Your task | Starting at the line that contains "The two sides", repeat each line exactly until the records end, keeping both the first and the last.

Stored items
==========
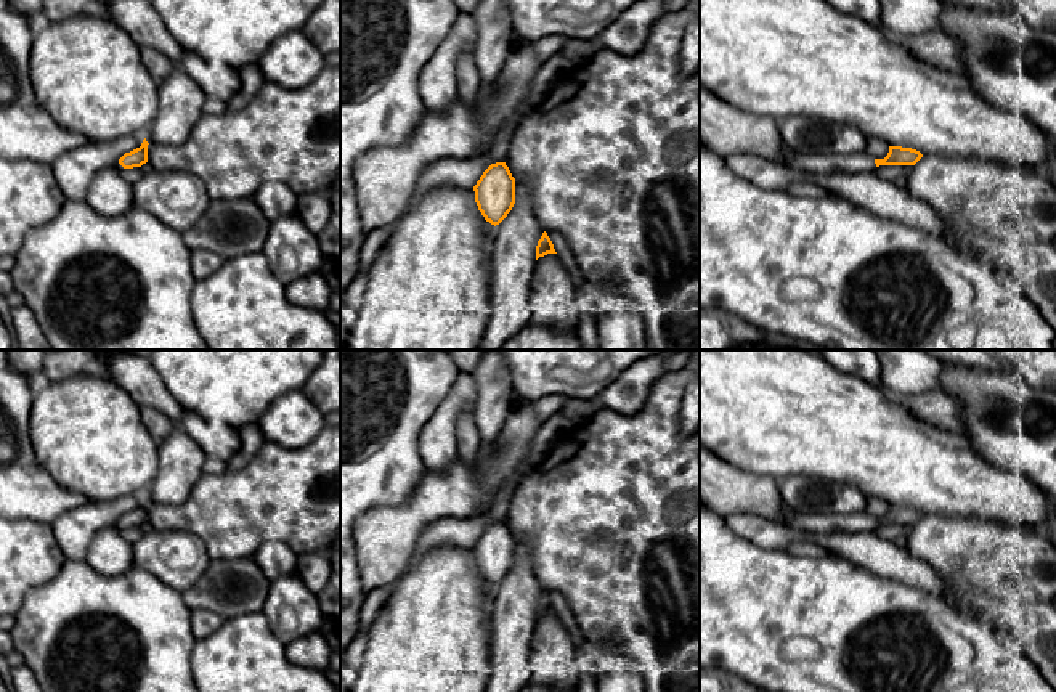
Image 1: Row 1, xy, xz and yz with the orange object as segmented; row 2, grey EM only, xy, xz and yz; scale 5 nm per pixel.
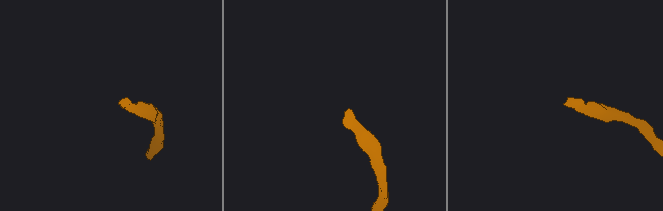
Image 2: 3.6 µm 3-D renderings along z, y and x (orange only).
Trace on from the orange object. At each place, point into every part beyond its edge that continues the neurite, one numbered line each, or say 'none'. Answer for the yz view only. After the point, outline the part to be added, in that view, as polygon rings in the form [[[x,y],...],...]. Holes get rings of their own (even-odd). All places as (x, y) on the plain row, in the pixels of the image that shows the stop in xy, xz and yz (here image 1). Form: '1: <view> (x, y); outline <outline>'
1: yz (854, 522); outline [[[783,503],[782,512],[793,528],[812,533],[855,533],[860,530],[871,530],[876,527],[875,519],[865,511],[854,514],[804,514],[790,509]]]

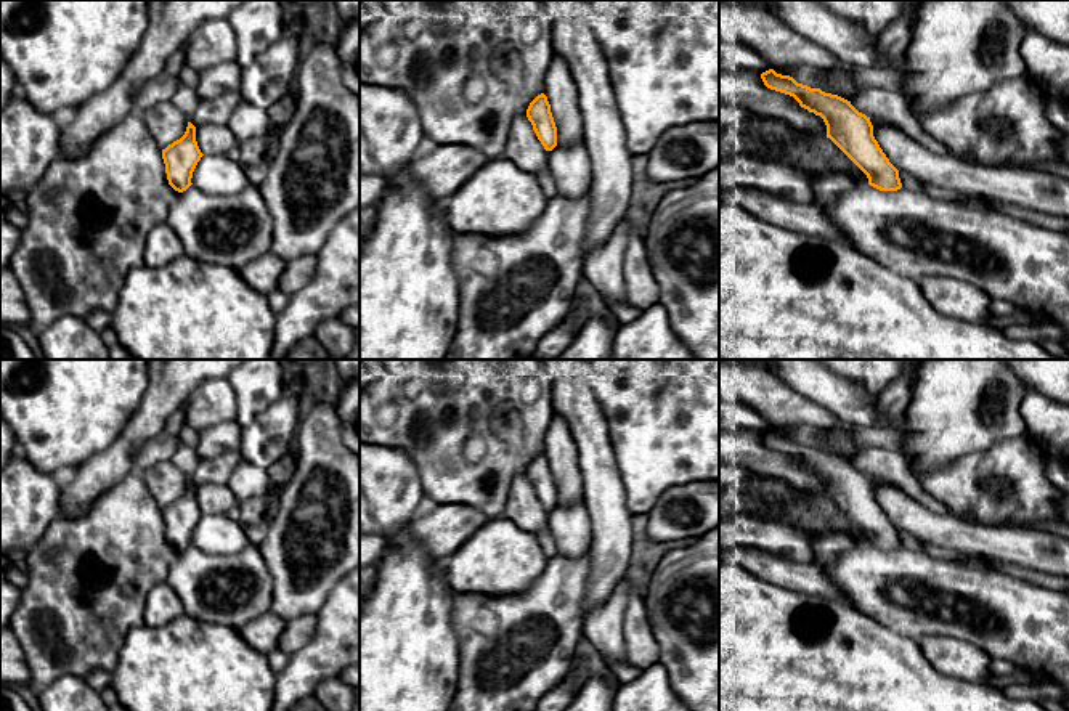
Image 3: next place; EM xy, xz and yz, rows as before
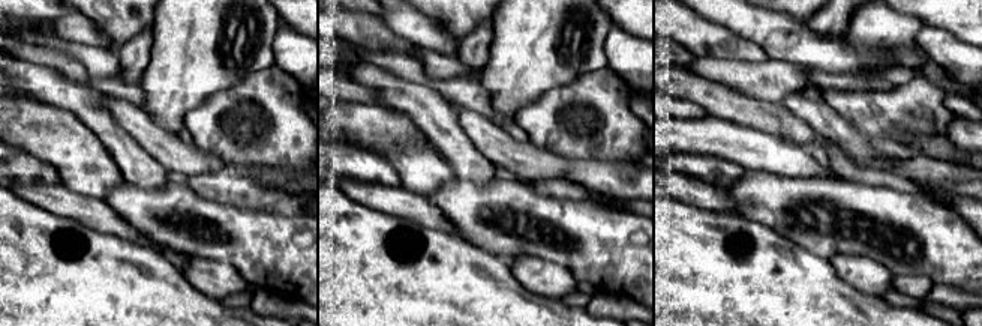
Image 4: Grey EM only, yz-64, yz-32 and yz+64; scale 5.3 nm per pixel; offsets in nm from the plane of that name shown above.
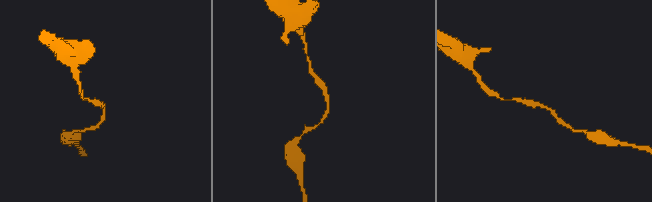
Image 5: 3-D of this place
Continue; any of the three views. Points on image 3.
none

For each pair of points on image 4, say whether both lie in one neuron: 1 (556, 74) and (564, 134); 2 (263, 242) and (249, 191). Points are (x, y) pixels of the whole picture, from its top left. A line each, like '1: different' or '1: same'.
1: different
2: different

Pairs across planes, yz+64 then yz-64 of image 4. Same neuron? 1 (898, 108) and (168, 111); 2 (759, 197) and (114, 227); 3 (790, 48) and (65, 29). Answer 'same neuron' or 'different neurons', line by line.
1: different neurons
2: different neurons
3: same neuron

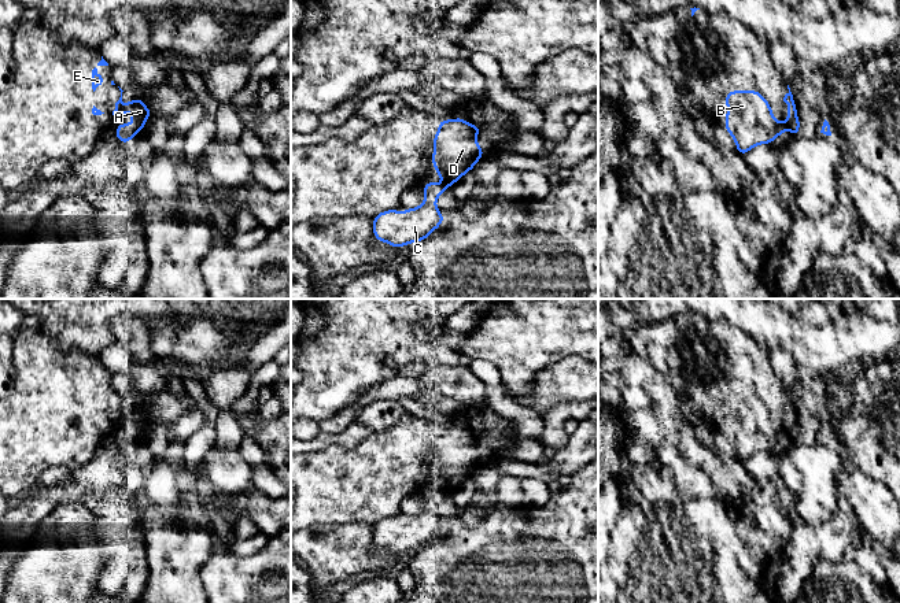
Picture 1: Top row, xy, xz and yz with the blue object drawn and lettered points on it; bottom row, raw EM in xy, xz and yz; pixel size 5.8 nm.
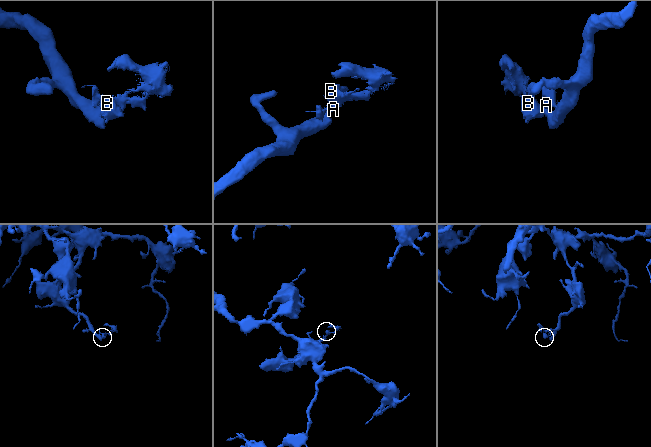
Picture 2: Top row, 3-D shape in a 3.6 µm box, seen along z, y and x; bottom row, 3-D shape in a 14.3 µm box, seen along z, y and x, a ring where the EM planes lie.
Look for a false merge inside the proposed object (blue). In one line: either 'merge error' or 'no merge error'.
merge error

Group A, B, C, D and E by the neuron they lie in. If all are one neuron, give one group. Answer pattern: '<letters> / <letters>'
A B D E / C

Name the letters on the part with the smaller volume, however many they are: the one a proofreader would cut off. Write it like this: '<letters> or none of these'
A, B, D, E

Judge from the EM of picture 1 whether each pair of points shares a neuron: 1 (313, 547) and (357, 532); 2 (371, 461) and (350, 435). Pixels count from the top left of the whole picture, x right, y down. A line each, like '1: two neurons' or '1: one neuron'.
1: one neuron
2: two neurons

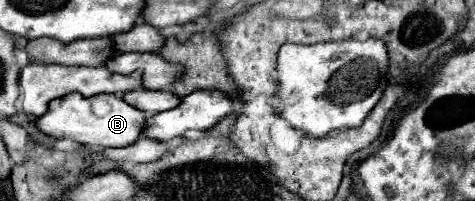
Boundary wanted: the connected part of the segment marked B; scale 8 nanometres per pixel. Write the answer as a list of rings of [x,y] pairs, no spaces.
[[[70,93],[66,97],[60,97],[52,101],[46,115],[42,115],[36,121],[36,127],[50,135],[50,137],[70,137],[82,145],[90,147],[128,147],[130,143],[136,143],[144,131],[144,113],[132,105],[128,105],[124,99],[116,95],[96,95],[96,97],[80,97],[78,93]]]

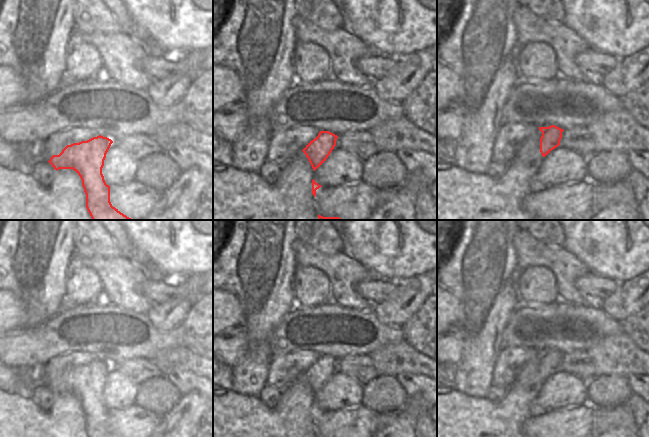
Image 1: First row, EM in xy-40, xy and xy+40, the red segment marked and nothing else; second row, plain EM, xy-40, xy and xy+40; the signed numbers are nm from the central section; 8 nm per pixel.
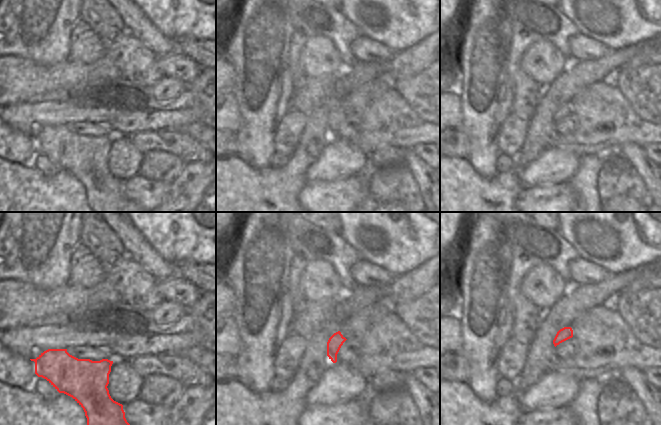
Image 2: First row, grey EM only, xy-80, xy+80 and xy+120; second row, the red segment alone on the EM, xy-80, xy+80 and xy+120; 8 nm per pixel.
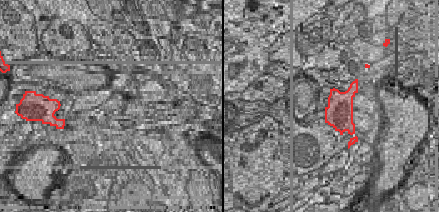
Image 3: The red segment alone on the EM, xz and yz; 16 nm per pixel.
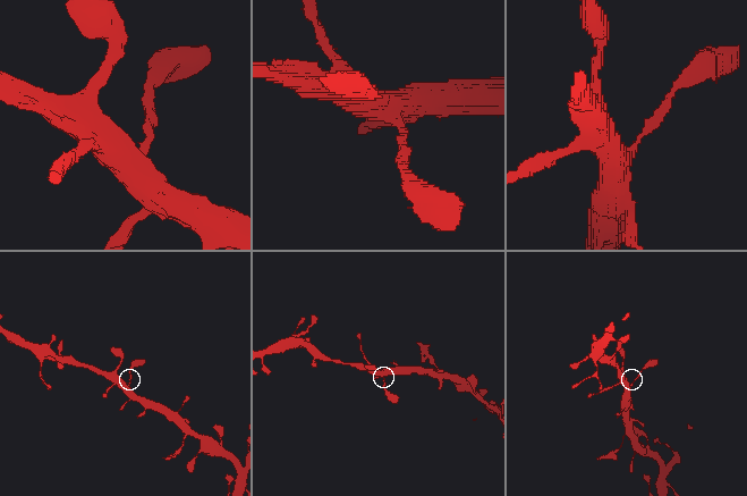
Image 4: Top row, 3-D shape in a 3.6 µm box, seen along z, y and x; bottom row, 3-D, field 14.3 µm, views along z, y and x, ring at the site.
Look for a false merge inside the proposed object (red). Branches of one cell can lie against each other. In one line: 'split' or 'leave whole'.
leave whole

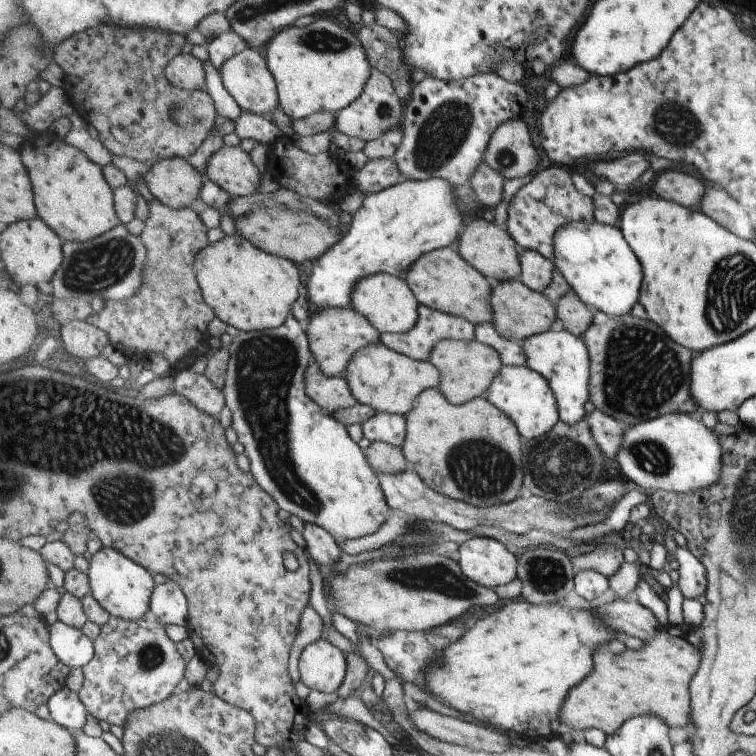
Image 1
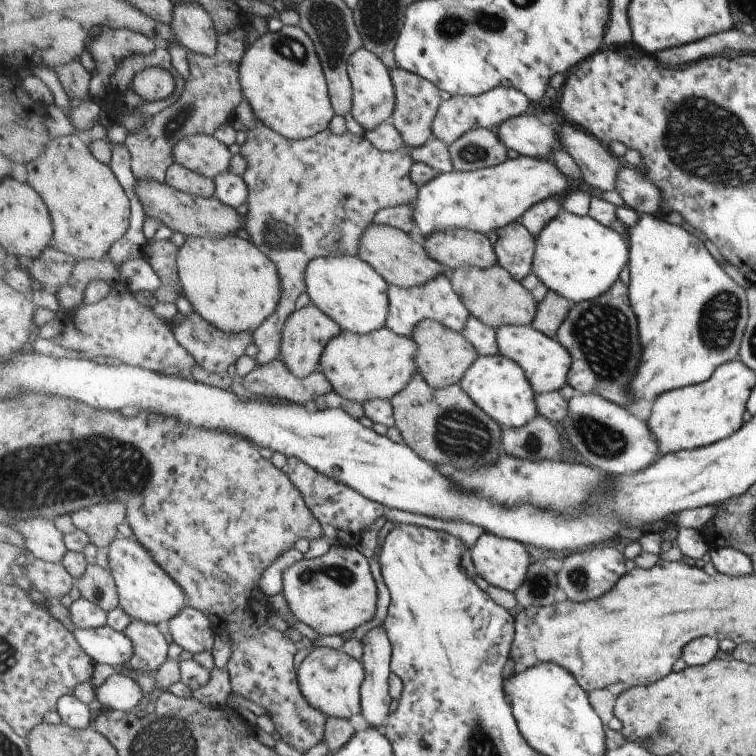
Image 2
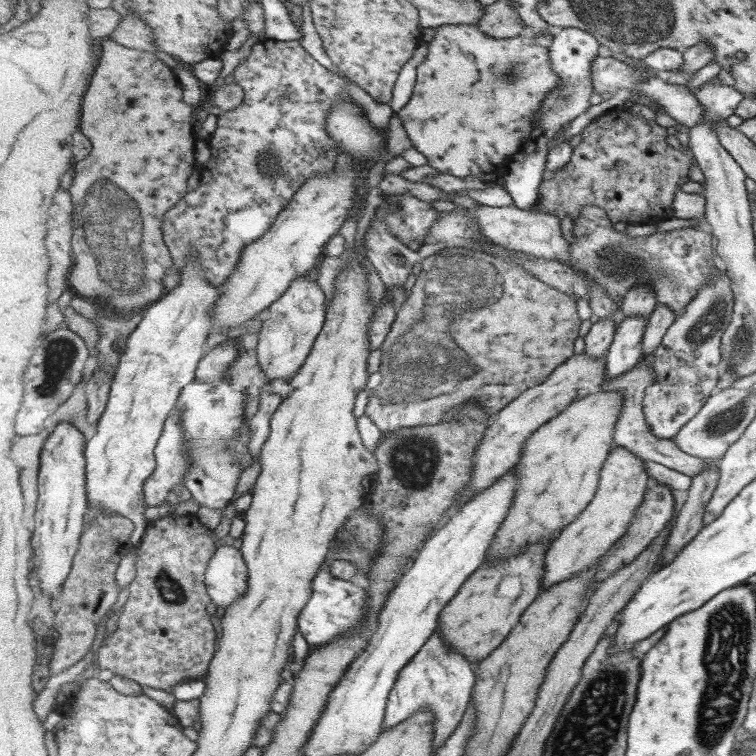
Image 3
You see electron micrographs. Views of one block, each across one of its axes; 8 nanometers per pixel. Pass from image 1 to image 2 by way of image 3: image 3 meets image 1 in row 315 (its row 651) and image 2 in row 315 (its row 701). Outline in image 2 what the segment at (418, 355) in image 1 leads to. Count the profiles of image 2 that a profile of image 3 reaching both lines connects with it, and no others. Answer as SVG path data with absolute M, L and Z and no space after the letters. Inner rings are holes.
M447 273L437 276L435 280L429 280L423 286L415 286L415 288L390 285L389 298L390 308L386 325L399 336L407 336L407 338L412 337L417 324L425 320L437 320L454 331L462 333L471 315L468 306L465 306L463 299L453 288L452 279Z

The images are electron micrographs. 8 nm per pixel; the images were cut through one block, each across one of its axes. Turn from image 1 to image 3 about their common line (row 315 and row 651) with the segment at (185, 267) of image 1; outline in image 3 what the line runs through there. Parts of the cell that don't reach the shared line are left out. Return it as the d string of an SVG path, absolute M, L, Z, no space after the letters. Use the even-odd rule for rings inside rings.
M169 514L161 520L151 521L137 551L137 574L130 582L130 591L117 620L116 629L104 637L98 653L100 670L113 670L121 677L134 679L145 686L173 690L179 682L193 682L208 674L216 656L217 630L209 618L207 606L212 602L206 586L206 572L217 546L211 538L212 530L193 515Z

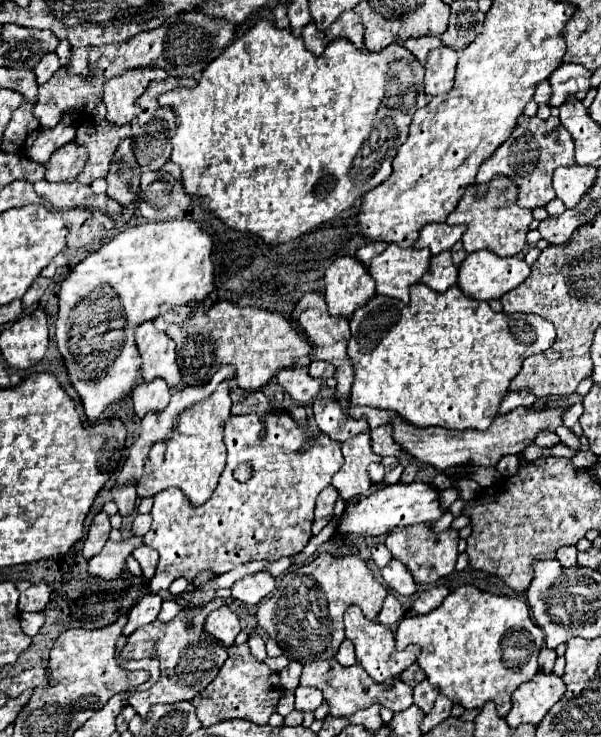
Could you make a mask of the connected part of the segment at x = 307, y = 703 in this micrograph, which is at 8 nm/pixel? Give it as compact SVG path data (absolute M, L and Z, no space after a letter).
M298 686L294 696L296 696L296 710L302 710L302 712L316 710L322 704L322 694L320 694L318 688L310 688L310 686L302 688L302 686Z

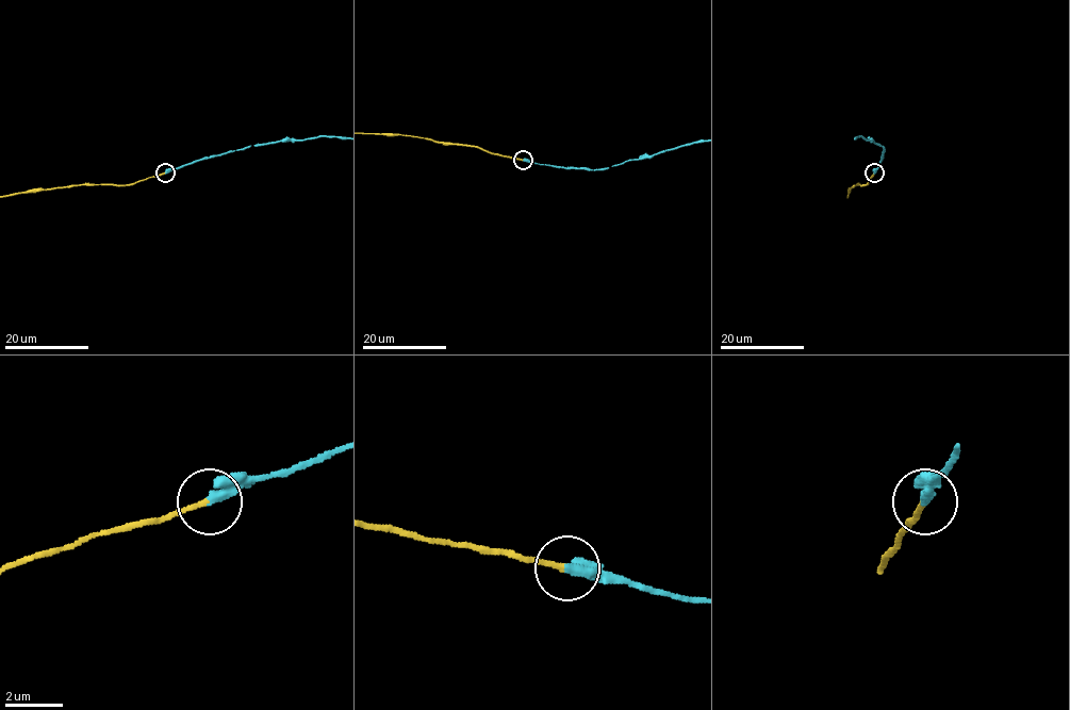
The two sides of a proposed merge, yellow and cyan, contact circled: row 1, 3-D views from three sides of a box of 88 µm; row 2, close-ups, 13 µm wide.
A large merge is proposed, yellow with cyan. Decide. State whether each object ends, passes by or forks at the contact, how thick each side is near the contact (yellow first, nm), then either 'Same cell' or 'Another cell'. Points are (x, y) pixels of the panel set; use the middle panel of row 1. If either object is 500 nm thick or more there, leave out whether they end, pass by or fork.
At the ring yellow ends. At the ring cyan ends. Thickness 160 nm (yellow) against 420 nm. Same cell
==========
Solution to the exercise |
The two sides of a proposed merge, yellow and cyan, contact circled: row 1, 3-D views from three sides of a box of 88 µm; row 2, close-ups, 13 µm wide.
A large merge is proposed, yellow with cyan. Decide. State whether each object ends, passes by or forks at the contact, how thick each side is near the contact (yellow first, nm), then either 'Same cell' or 'Another cell'. Points are (x, y) pixels of the panel set; use the middle panel of row 1. If either object is 500 nm thick or more there, leave out whether they end, pass by or fork.
At the ring yellow ends. At the ring cyan ends. Thickness 160 nm (yellow) against 420 nm. Same cell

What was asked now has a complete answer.